[[ Data records, beginning ]]

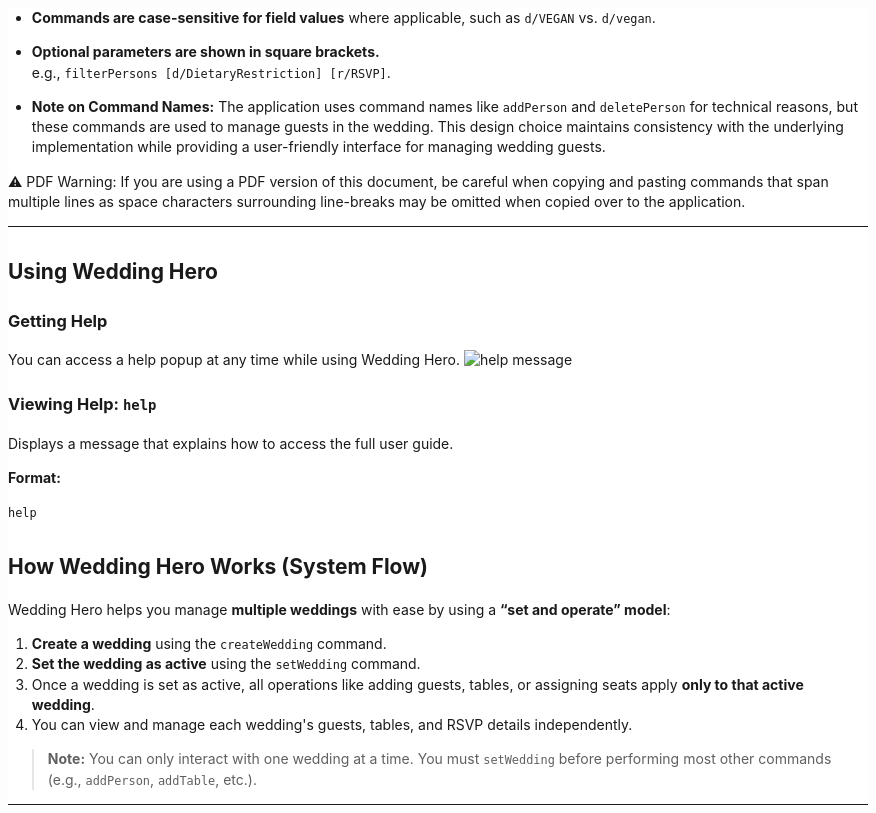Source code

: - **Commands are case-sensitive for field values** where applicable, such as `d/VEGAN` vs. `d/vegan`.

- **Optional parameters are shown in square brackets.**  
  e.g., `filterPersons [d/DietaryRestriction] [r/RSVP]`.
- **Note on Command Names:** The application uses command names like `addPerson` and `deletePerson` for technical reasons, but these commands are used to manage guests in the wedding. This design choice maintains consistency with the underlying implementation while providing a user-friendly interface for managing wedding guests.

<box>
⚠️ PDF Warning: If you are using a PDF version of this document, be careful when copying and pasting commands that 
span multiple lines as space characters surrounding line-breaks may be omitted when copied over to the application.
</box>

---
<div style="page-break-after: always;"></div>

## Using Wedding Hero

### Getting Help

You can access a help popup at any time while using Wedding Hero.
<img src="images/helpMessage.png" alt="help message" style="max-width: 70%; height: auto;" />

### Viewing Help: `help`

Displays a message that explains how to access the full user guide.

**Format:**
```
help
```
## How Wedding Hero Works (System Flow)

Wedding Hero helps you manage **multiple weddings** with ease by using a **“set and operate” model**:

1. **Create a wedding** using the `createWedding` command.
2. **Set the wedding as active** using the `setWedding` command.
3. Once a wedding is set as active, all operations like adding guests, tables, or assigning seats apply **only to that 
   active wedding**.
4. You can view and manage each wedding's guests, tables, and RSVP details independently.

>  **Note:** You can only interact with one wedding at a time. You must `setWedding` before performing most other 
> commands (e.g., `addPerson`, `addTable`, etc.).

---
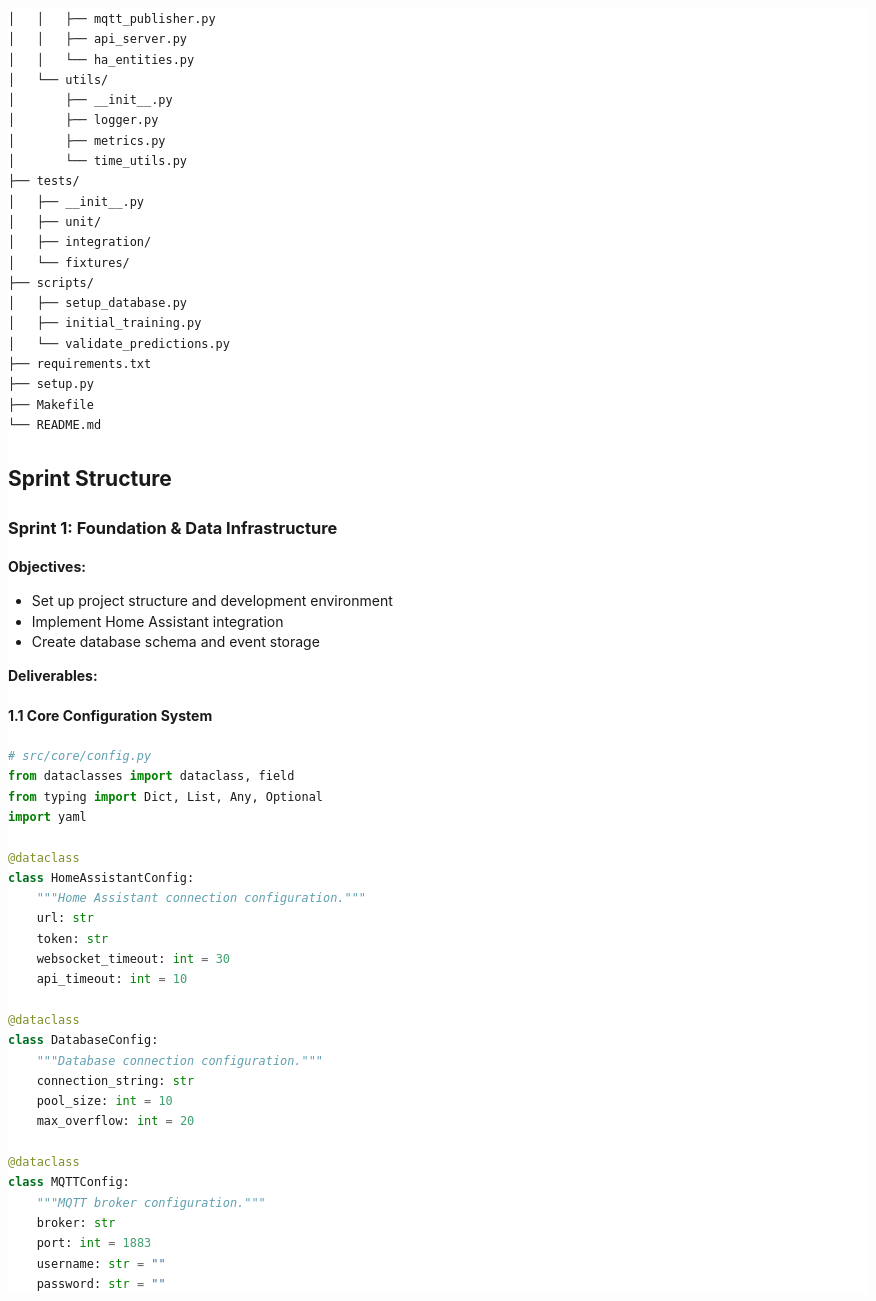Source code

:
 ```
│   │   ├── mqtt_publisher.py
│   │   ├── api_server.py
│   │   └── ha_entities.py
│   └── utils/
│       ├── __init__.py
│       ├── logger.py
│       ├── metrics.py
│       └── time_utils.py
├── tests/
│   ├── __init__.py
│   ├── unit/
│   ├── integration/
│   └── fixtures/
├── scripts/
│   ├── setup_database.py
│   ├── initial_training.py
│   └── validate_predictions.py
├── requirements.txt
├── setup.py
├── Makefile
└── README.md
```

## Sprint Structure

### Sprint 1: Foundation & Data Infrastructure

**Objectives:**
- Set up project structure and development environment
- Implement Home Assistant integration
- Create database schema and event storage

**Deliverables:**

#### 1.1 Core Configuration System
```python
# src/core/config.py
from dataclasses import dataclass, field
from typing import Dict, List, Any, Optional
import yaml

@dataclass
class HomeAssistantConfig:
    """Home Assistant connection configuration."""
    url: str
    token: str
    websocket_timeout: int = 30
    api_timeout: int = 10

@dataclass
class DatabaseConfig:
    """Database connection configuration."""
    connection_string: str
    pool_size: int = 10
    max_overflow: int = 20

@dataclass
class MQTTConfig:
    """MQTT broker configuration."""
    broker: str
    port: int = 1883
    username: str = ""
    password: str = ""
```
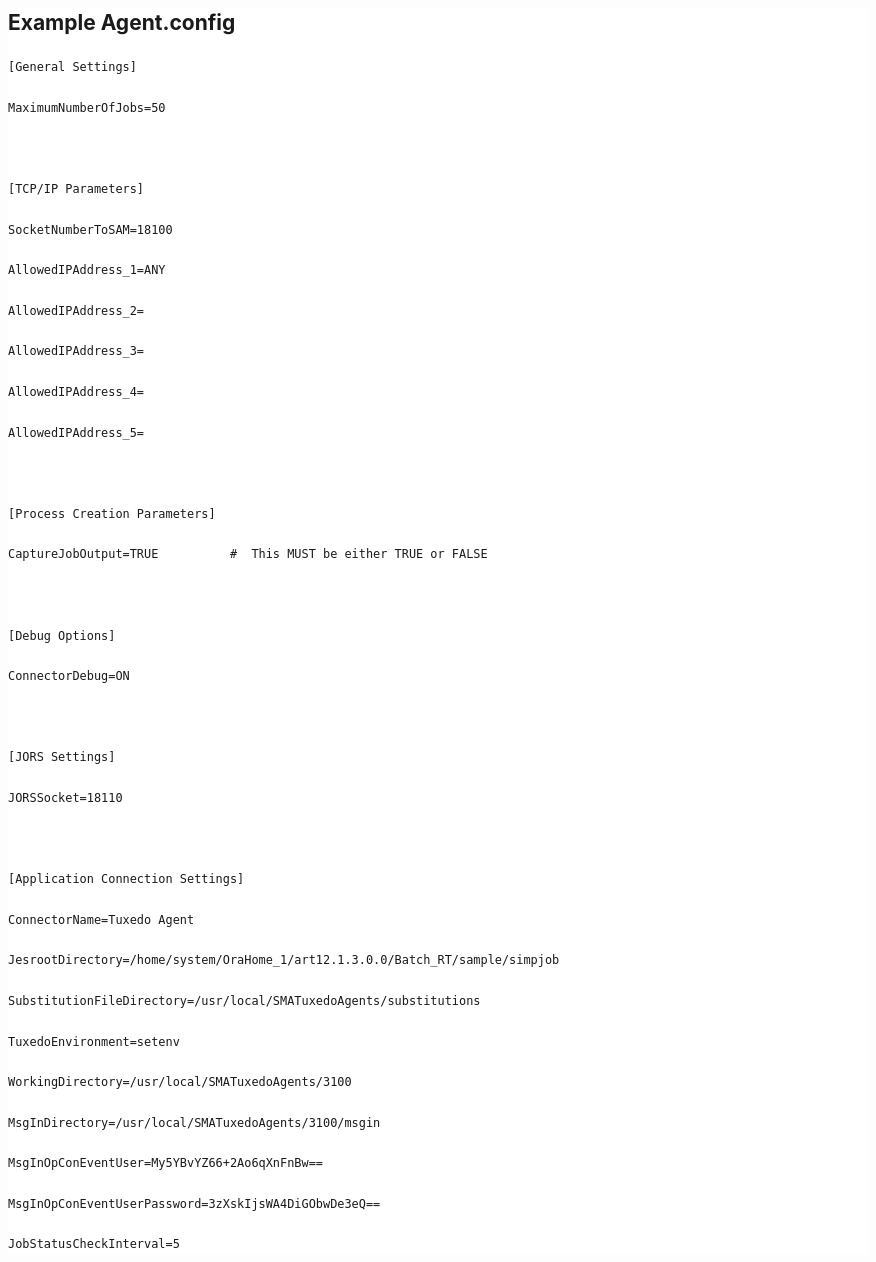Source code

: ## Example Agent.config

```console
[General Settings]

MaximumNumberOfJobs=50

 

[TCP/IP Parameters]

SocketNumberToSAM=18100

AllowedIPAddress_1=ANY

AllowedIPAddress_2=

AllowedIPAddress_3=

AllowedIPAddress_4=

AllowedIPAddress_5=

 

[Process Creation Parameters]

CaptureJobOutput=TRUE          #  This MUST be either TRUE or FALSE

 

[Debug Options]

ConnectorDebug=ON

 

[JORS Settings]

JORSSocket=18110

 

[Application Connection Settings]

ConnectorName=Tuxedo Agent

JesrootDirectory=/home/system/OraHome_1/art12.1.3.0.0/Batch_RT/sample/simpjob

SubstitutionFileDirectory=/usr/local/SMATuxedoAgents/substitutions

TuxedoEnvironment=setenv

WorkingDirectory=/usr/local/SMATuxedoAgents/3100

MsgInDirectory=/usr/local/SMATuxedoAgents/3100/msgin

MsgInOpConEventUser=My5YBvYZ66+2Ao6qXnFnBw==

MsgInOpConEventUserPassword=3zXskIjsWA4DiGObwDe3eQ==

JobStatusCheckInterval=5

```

[[ Data records, end ]]

#### [What the task asks]
The answer to this exercise is one number: how many lines of the records above contain the string "manage".

#### [Task result]
3